I want to address some of the most frequently asked questions about sliding scale pricing that I get, not only to answer the actual questions (although I will), but also to uncover some of their underlying assumptions, and talk through how acting against those assumptions actually starts to bring different politics into being.

I'm not going to talk here about how to set your prices or tiers—there are lots of guides elsewhere for that—but I am going to address questions that I personally get about doing this in my own work, and the more critical questions of how to go about aligning a sliding scale strategy with a particular ethic.

Won't some people abuse sliding scale pricing to pay less?

This is by far the most common question or concern people lob when sliding scale is raised. The worry seems to be that if we can observe available lower prices for the same offering, won't everyone simply opt to pay the lowest possible price? Or pay nothing at all?

Speaking from my own experience, I don't know anyone's personal finances, so perhaps it's true that some people pay less than they could have. Overwhelmingly, though, my experience in the past 4 years of offering sliding scale options has been that most people pay the "standard" price, and very few ask or opt for accommodations. For the staunch economists in the room, it's not actually clear whether this eats into overall "profits" much at all, because it's impossible to tell how many of those who, for example, attended my handstand or acro classes these last several years and needed some pricing accommodation, would simply not have attended at all if the prices were fixed.

What does the research say?

Research suggests that pay-what-you-want pricing does result in payments significantly greater than 0 across a variety of instances and structures, contrary to expectations. There is some economic literature on sharp line tax levels versus sliding scale to suggest that the math isn't that simple more broadly: sliding scales are more complex and harder to optimize behavior around than sharp line divisions in pricing and may introduce cognitive biases or anchoring, even though those sharp line divisions definitely induce deadweight loss by creating shifts in behavior.

While there isn't a lot of empirical research evaluating sliding scale pricing in a market setting, there is some evidence to shore up my personal experience that people largely pay in accordance with their resources/income levels, and even people with the fewest economic resources do not always pay the lowest end of the sliding scale price. In fact, some research suggests that those in the lower income brackets strongly prefer to pay more than $0 for services.

In stark contrast to the expectation that no one will pay anything, I've encountered many more who are hesitant (even embarrassed) to use the sliding scale. Or, if they need to deviate from whatever they perceive to be "full price," they feel an urge to ask for permission or to give a personal accounting of why they should pay less. Which leads to the second most frequently asked question...

Shouldn't people have to prove they really need a lower price/more accessible option?

This question only arises because of the (empirically false) premise of the first: no one will want to pay anything when presented with lower price options, so we should really make sure that the people who are opting to pay less "deserve" or "need" that, in order to deter people from overusing or abusing it. So on a purely empirical level, if this concern doesn't have a basis in reality, then there's no need to implement a check.

But that's not actually the point. The desire to make people "prove" their destitution has roots elsewhere. We know from policy work that means testing primarily serves to deter the most in-need from jumping over the hurdles put in place in order to get help (and changes behavior in ways that actively discourage improving economic conditions), but doesn't actually do much to deter those who are slightly better off and/or can act strategically to game the system. So again, on an empirical basis you could argue that you shouldn't implement this sort of check because it's unlikely to work the way you want anyway.

++++++++

*Given instruction*:
Could you resume the piece on sliding scale pricing above, carrying it on from its last sentence?

*Extracted data*:
++++++++

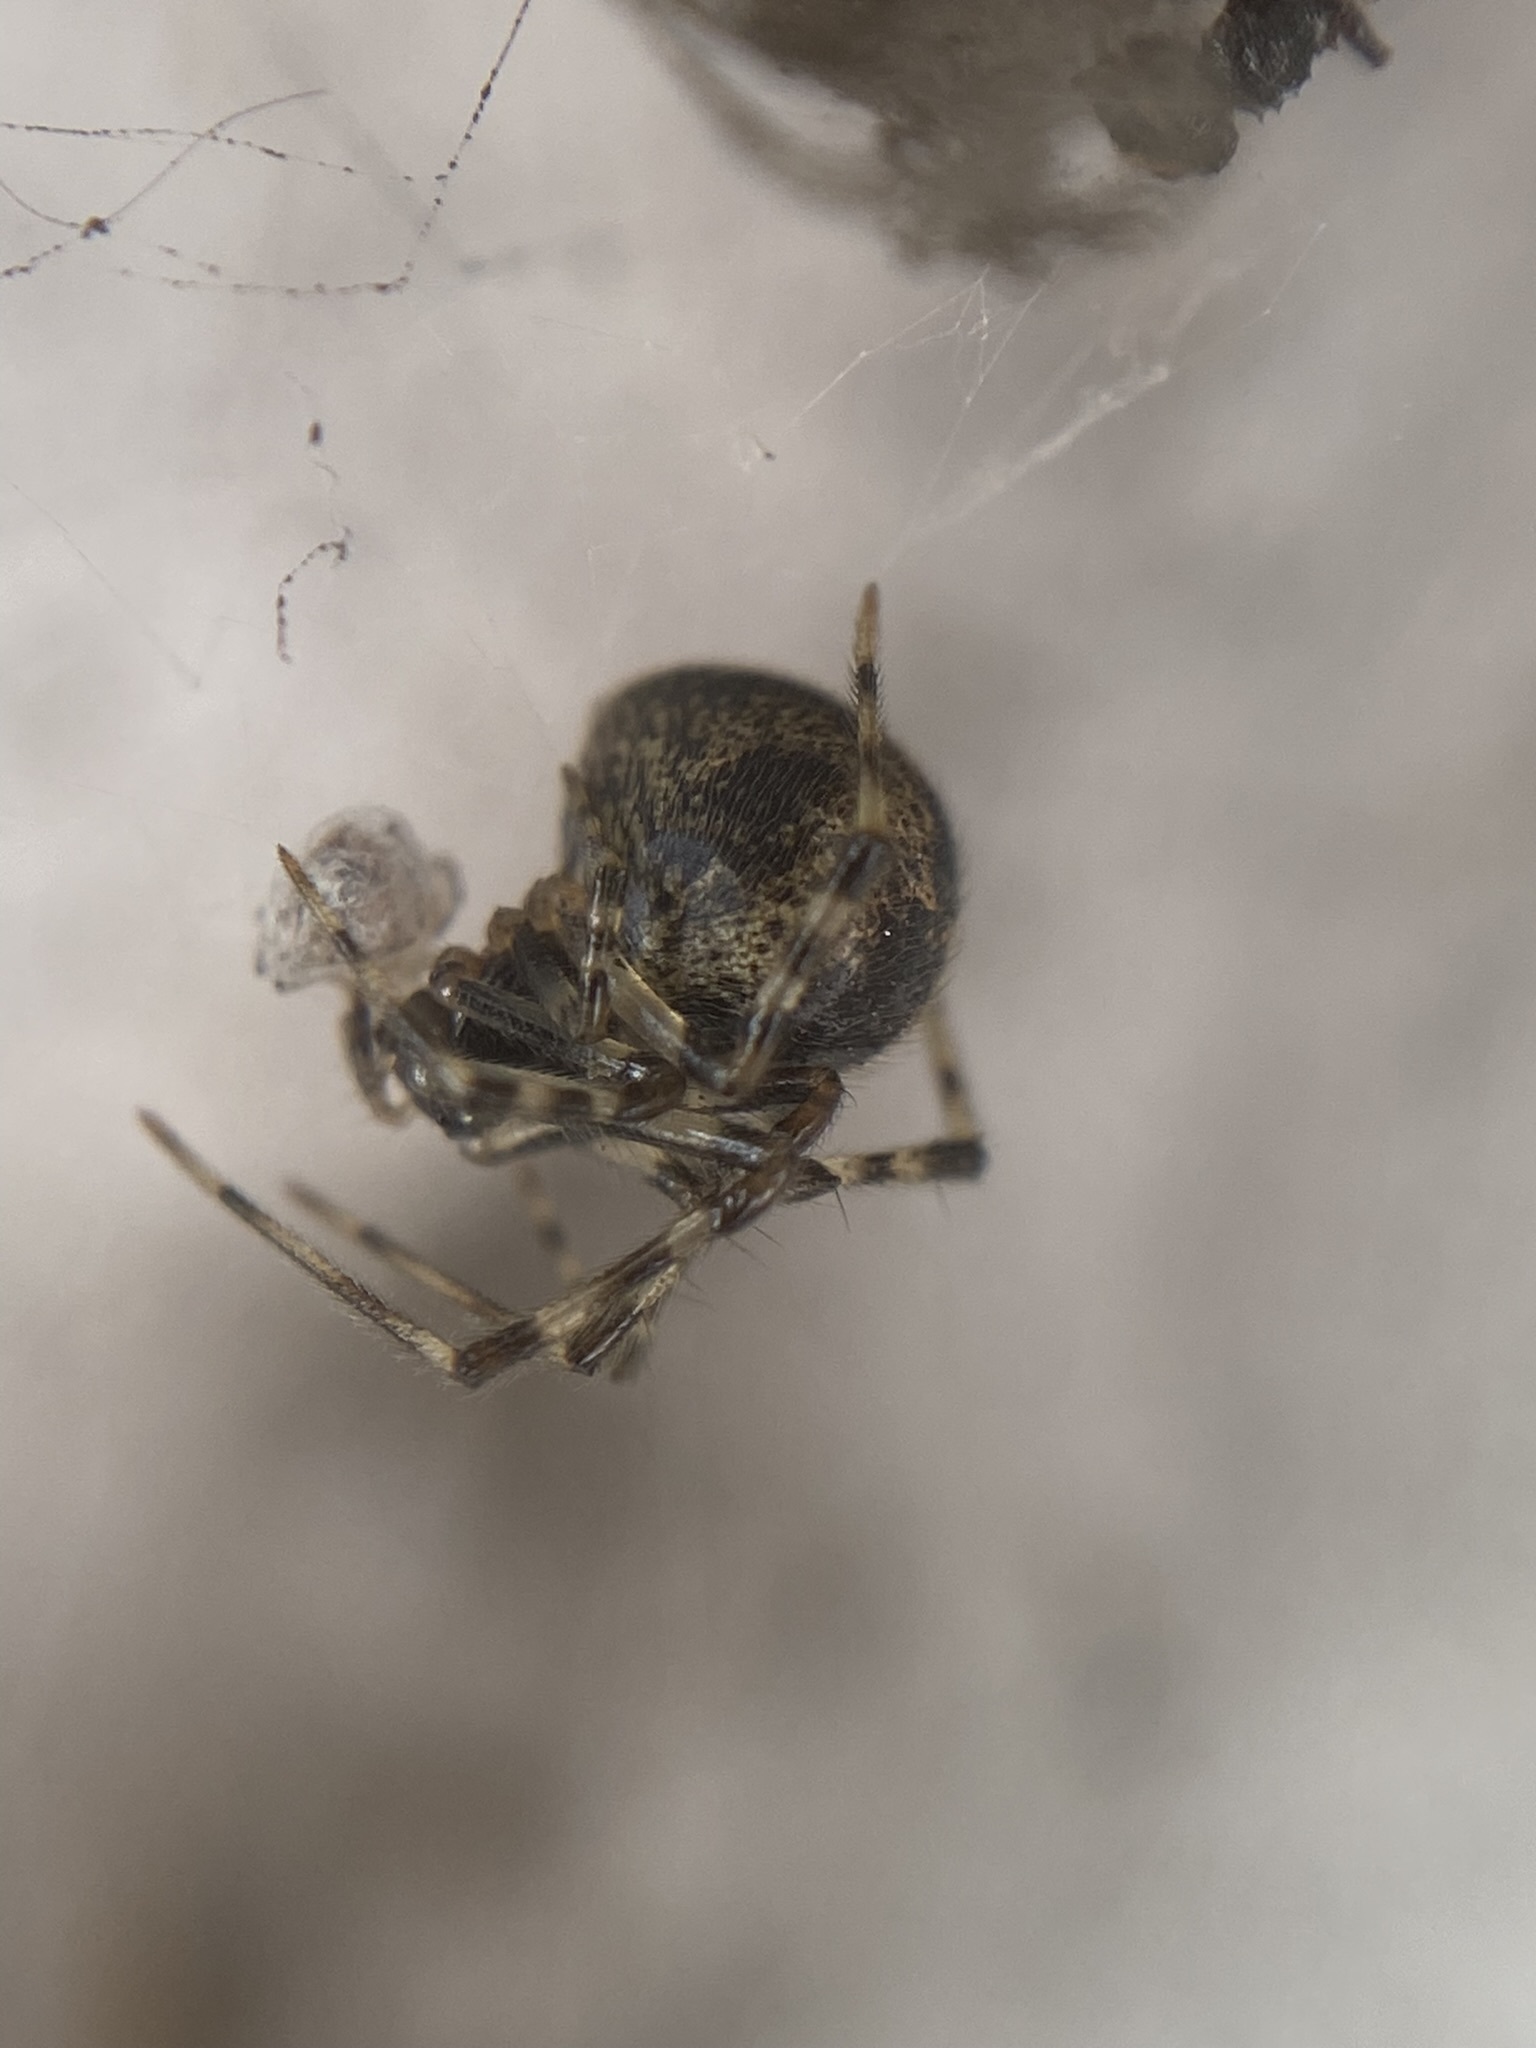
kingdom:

++++++++

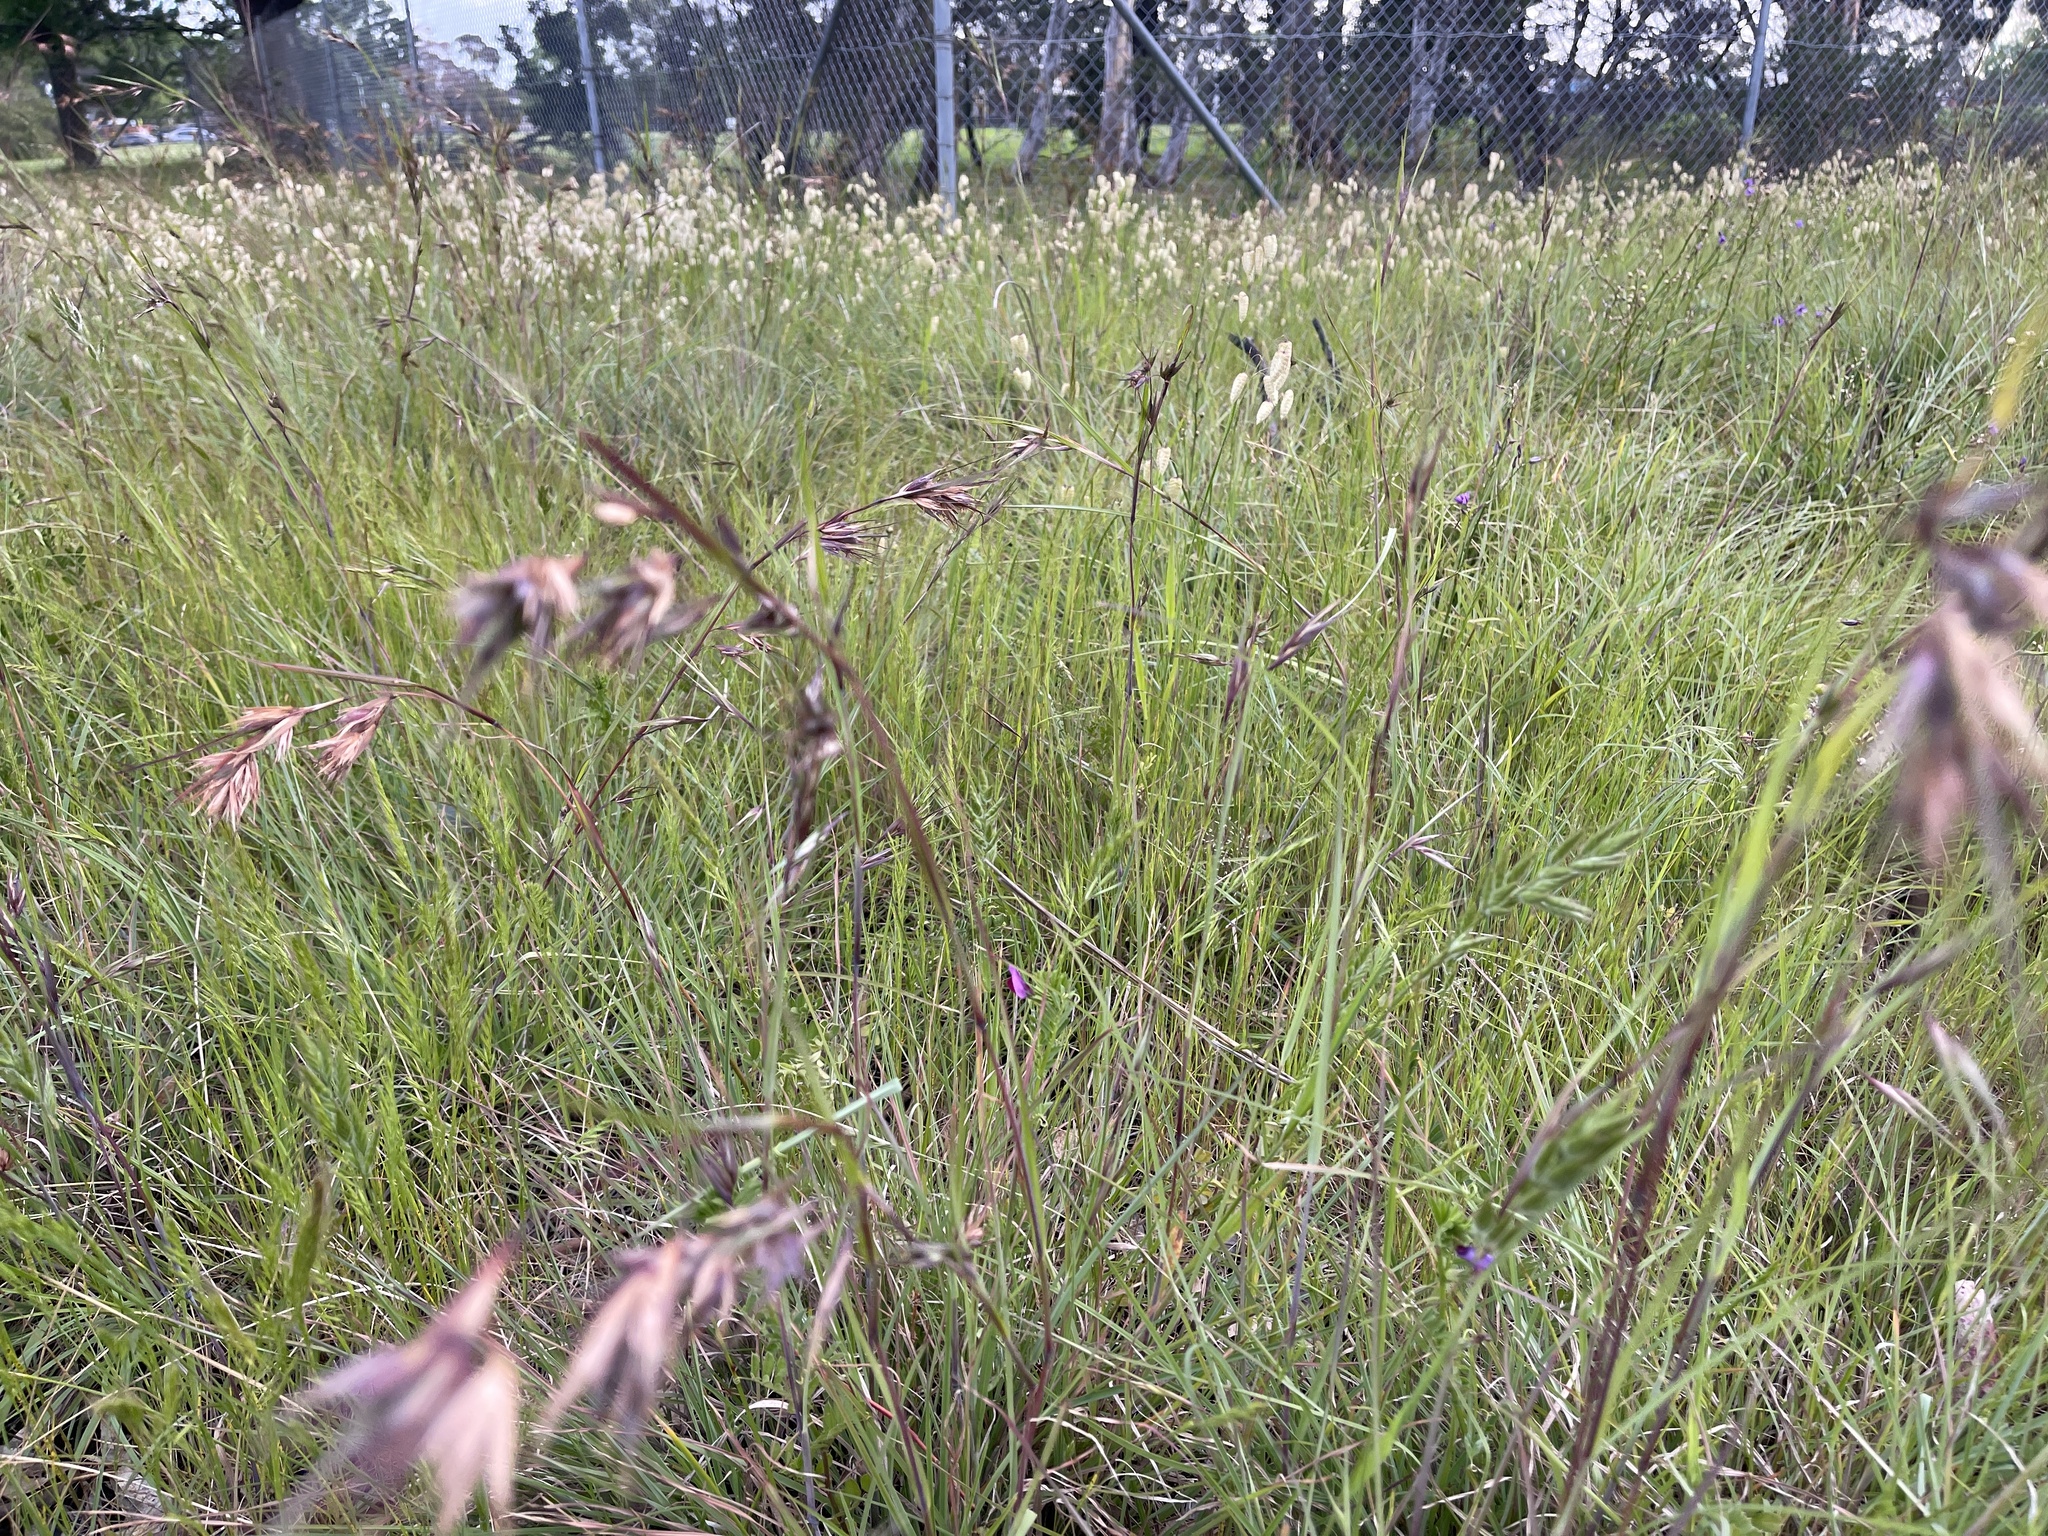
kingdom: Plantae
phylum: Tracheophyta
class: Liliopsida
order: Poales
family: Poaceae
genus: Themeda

++++++++

*Exercise output*:
But that still isn't the point. The point is that, in my opinion and in my politics, people shouldn't have to "prove" their hardship—no writing an essay, no performing anguish, nothing—in order to receive care.

I do all my pricing on the honor system precisely because I know that means testing is a waste of time that negatively impacts the most marginal, and also because I am not (nor do I desire to be) in a position to adjudicate who is "worthy" of accommodations. It would be antithetical to my goal to set up this kind of assessment, not to mention the underlying punitive ethic against people who might deny their conditions to get a "cheaper deal."

That's just not the project I'm working on—I do work to help people grow in their physical strength, and in their political knowledge and action. So setting up barriers to people to access that in accordance with their economic conditions is really the opposite of the work I'm hoping to do. And even for the hypothetical individuals who are taking advantage of a pricing scheme they don't really "need"—there is still a need there, ultimately, for more education about economic circumstances and how this pricing scale works, but also about the lies of scarcity and manipulation that propagate themselves through capitalist systems and logic. Which gets into the next most common question...

Sliding scale is just confusing. Doesn't this require too much work and educating?

The assumption undergirding this question does have a basis in fact: many people don't really have an accurate picture of their own finances, and there's so much fear of scarcity that people need a lot of education before they can participate in a system like tiered or sliding scale pricing.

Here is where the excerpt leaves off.